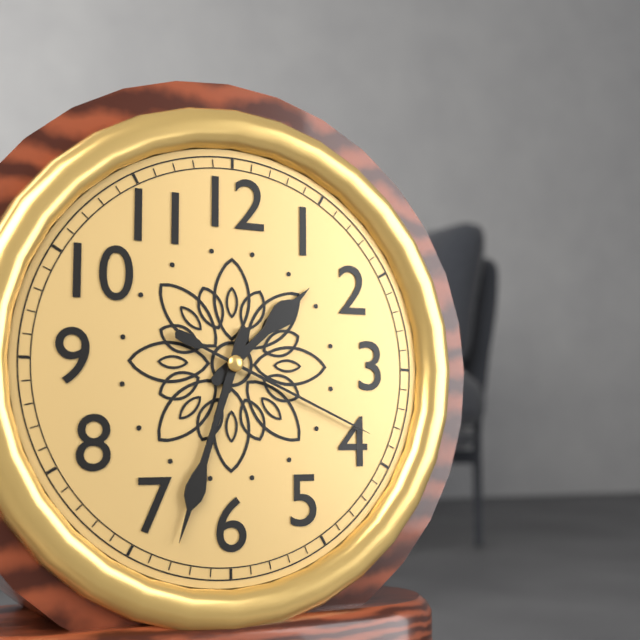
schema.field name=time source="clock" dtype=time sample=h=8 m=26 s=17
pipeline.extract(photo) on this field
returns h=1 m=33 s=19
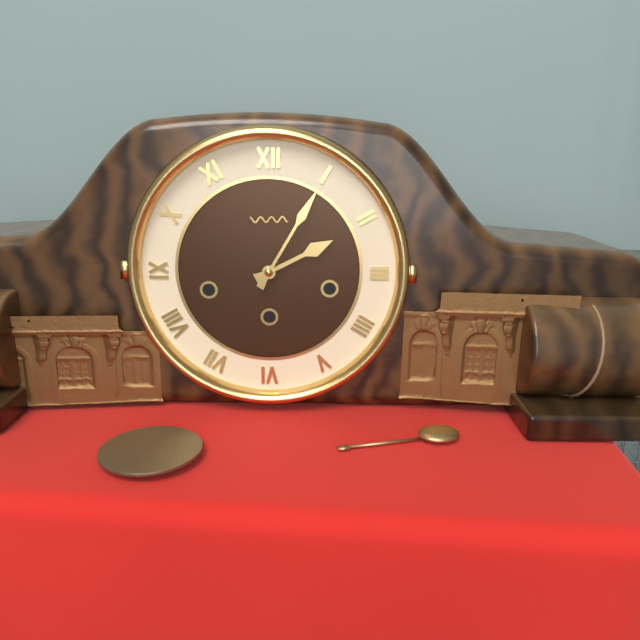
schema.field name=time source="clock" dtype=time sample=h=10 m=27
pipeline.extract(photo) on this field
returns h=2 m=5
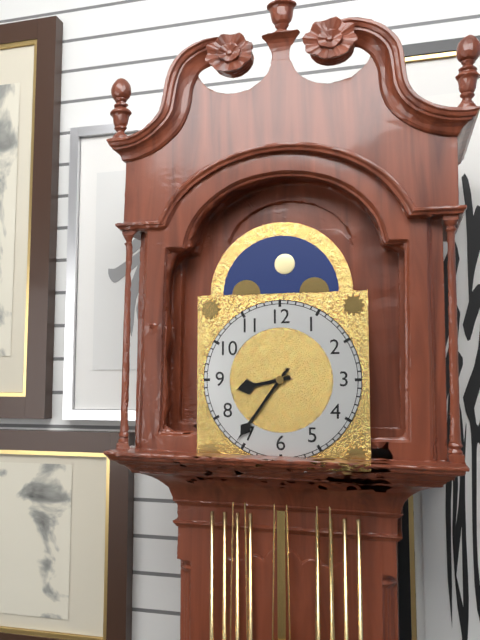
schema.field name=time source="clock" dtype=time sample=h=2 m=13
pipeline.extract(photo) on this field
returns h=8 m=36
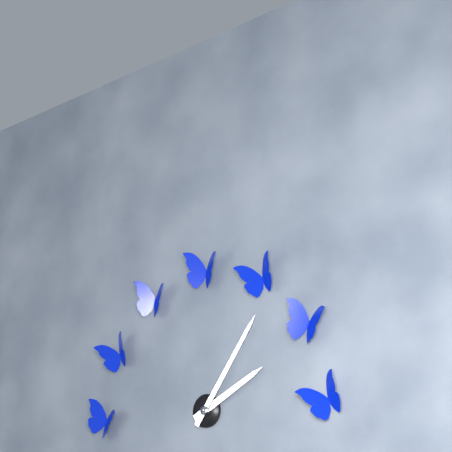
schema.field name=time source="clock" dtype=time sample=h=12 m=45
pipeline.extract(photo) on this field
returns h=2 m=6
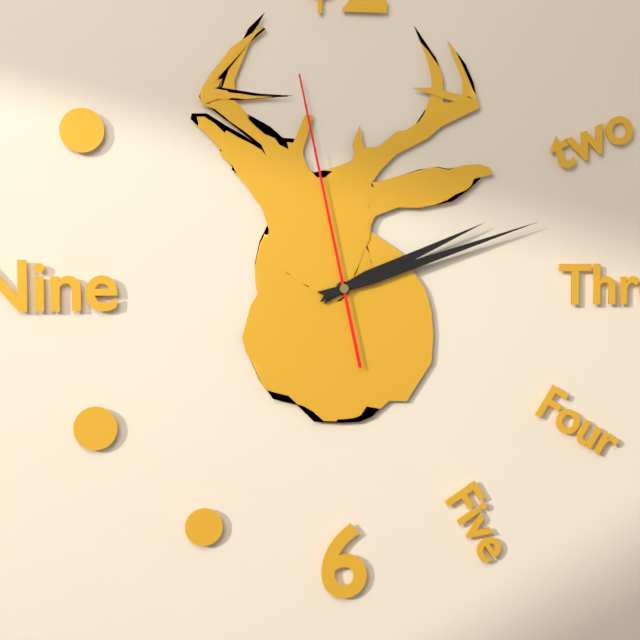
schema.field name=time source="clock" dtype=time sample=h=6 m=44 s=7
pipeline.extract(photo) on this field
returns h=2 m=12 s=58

* * *

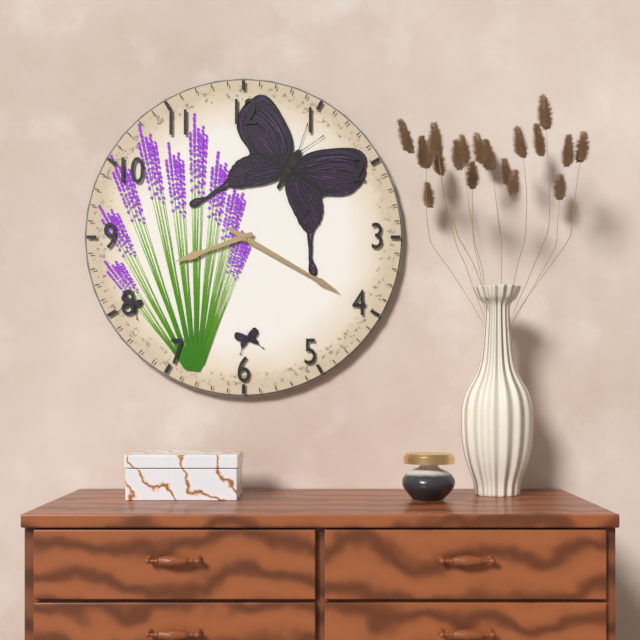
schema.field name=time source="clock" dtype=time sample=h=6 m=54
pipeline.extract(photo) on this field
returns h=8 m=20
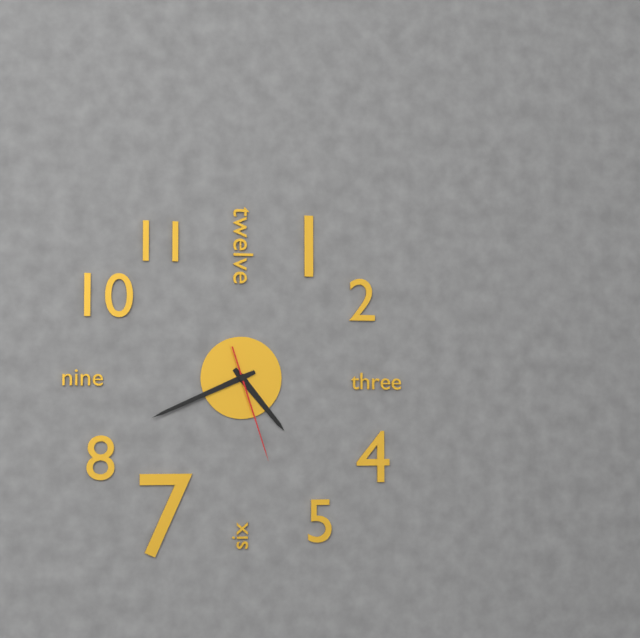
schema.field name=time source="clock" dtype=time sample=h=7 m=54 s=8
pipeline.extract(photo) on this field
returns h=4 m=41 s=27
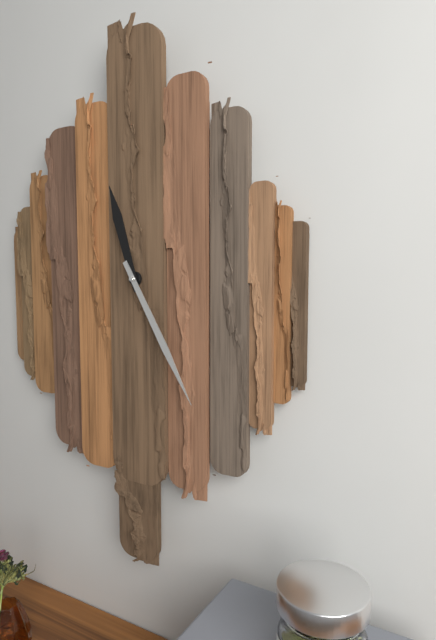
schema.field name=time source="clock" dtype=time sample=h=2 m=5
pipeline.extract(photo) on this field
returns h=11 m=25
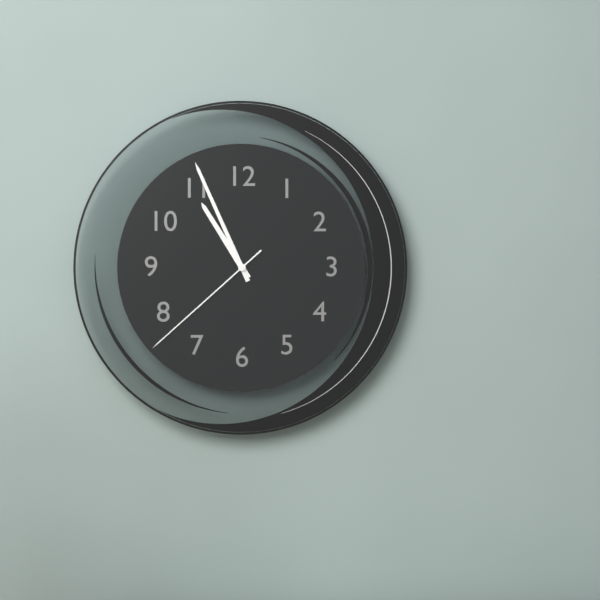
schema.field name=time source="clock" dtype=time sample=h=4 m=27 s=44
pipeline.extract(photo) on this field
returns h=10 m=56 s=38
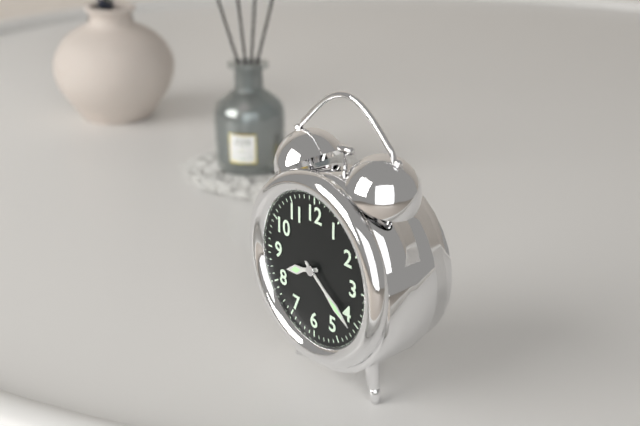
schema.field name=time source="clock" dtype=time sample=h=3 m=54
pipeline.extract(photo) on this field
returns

▶ _WHAT TO PRODUCE_: Reproduce verbatim the lines of the entries above, from the line containing "dtype=time sample=h=12 m=45" up to and including the line containing "returns h=2 m=6".

▶ _FULL RESPONSE_:
schema.field name=time source="clock" dtype=time sample=h=12 m=45
pipeline.extract(photo) on this field
returns h=2 m=6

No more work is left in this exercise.